### Given text
---------------
Jacksonville, FL. — A COVID-19 strain that’s more than twice as contagious as before has been reported in Colorado, according to UF Health epidemiologist Chad Neilsen.
Meanwhile, doctors in Jacksonville are working to find out if the new strain is in Duval County.
Neilsen says Duval County reached a 22 percent positivity-rate on Monday.
Those numbers can be seen on the Florida Department of Health’s website.
As laboratories were closed across the state around Christmas, so that impacted the number of people getting tested, and when they got their test results back.
“It may already be here in Duval County, and maybe that’s why we’re accounting for this explosion of cases over the weekend,” Neilsen said.
Neilsen is urging the public to stay home this New Year’s Eve.
“Just do a quiet goodbye to 2020 because this has got the potential to really accelerate quickly,” he added.
And that’s exactly what Bhavik Desai and Derek Ro plan to do tomorrow night.
“I lost my senior year of college to this, it’s like whatever, life goes on, you can make up for those things later,” Desai said.
---------------
### Prompt 1
According to the news report, what positivity rate did Duval County reach on Monday?
### Prompt 2
Reproduce word for word the part of the news report starting at "Neilsen is urging" and ending at "do tomorrow night.".
### Prompt 3
Decide whether each statement agrees with the news report, answering yes or no and quoting the words that settle it: (a) The more contagious strain has been reported in Colorado. (b) Neilsen encourages people to go out on New Year's Eve. (c) Laboratories across the state stayed open around Christmas.
---------------
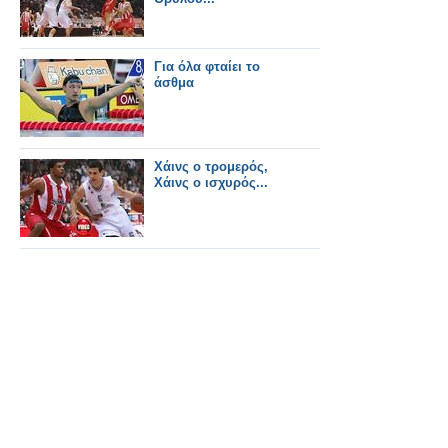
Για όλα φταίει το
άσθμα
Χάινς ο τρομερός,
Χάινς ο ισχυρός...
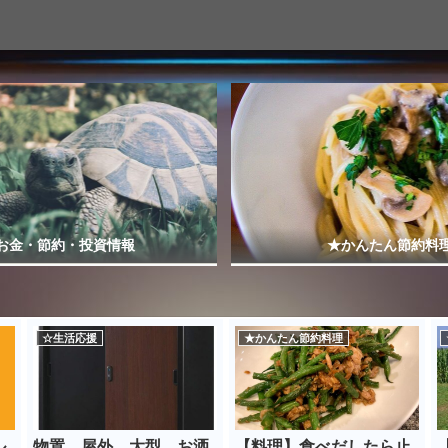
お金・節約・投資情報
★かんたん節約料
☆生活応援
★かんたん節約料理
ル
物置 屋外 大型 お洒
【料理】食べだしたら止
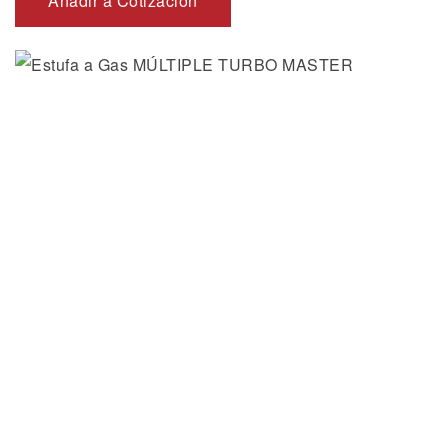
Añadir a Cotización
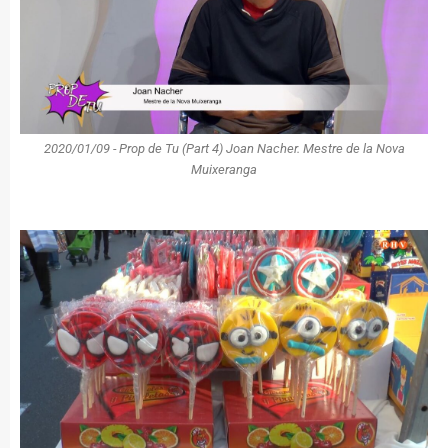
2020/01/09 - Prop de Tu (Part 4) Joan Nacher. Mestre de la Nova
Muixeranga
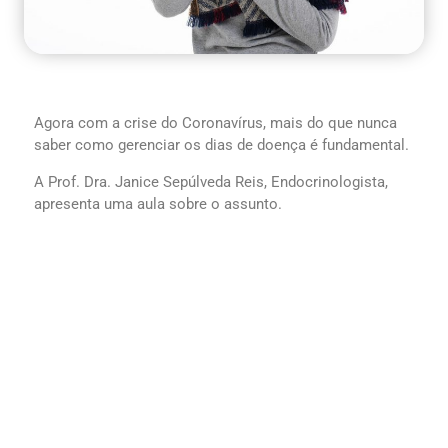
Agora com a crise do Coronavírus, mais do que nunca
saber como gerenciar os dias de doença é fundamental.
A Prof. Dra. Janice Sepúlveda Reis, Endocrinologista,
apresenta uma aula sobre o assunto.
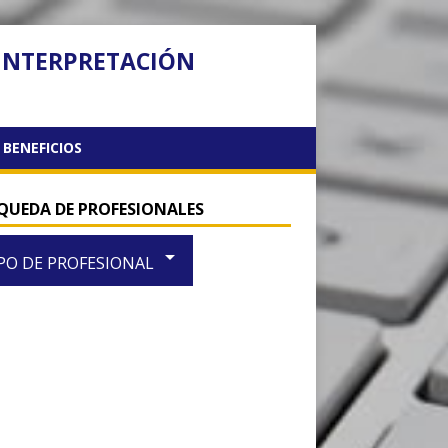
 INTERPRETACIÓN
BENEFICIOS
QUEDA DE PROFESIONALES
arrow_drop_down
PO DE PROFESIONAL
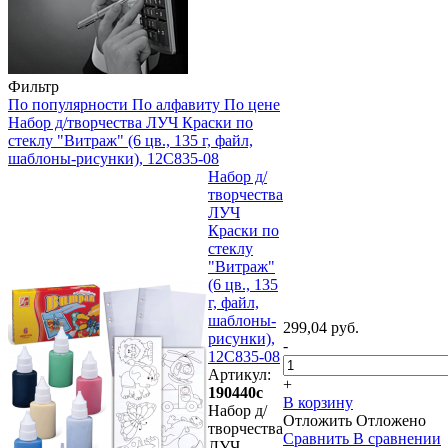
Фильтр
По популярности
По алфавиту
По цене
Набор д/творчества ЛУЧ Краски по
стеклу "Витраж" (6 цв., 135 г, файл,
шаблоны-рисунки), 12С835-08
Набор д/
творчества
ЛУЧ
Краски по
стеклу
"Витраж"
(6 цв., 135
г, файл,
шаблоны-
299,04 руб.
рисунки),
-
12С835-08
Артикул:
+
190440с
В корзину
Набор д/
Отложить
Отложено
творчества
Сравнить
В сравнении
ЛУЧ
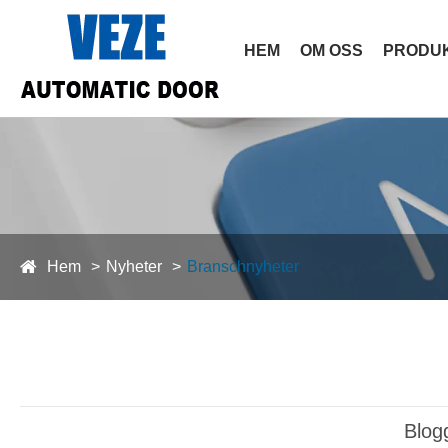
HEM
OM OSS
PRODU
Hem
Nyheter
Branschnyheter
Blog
---------------
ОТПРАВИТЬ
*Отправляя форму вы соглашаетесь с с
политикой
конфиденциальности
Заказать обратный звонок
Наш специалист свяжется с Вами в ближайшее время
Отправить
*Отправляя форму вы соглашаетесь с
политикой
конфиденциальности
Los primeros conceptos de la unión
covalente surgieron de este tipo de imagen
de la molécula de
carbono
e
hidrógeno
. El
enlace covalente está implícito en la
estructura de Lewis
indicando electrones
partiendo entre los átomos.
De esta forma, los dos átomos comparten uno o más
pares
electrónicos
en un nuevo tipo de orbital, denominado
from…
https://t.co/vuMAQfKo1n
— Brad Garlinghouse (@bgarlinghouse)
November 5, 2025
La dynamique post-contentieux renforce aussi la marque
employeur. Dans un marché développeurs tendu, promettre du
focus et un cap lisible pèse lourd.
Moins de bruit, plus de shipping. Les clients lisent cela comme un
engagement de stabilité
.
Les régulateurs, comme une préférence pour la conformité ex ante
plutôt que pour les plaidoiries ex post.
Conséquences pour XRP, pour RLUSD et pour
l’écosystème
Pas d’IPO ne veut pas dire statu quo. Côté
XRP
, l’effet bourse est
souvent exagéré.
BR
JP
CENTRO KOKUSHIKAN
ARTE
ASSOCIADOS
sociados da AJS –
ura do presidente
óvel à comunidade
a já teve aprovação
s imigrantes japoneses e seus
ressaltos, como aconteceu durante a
---------------
### Task solution 1
22 percent

### Task solution 2
Neilsen is urging the public to stay home this New Year’s Eve.
“Just do a quiet goodbye to 2020 because this has got the potential to really accelerate quickly,” he added.
And that’s exactly what Bhavik Desai and Derek Ro plan to do tomorrow night.

### Task solution 3
(a) Yes: "has been reported in Colorado"
(b) No: "Neilsen is urging the public to stay home this New Year’s Eve."
(c) No: "laboratories were closed across the state around Christmas"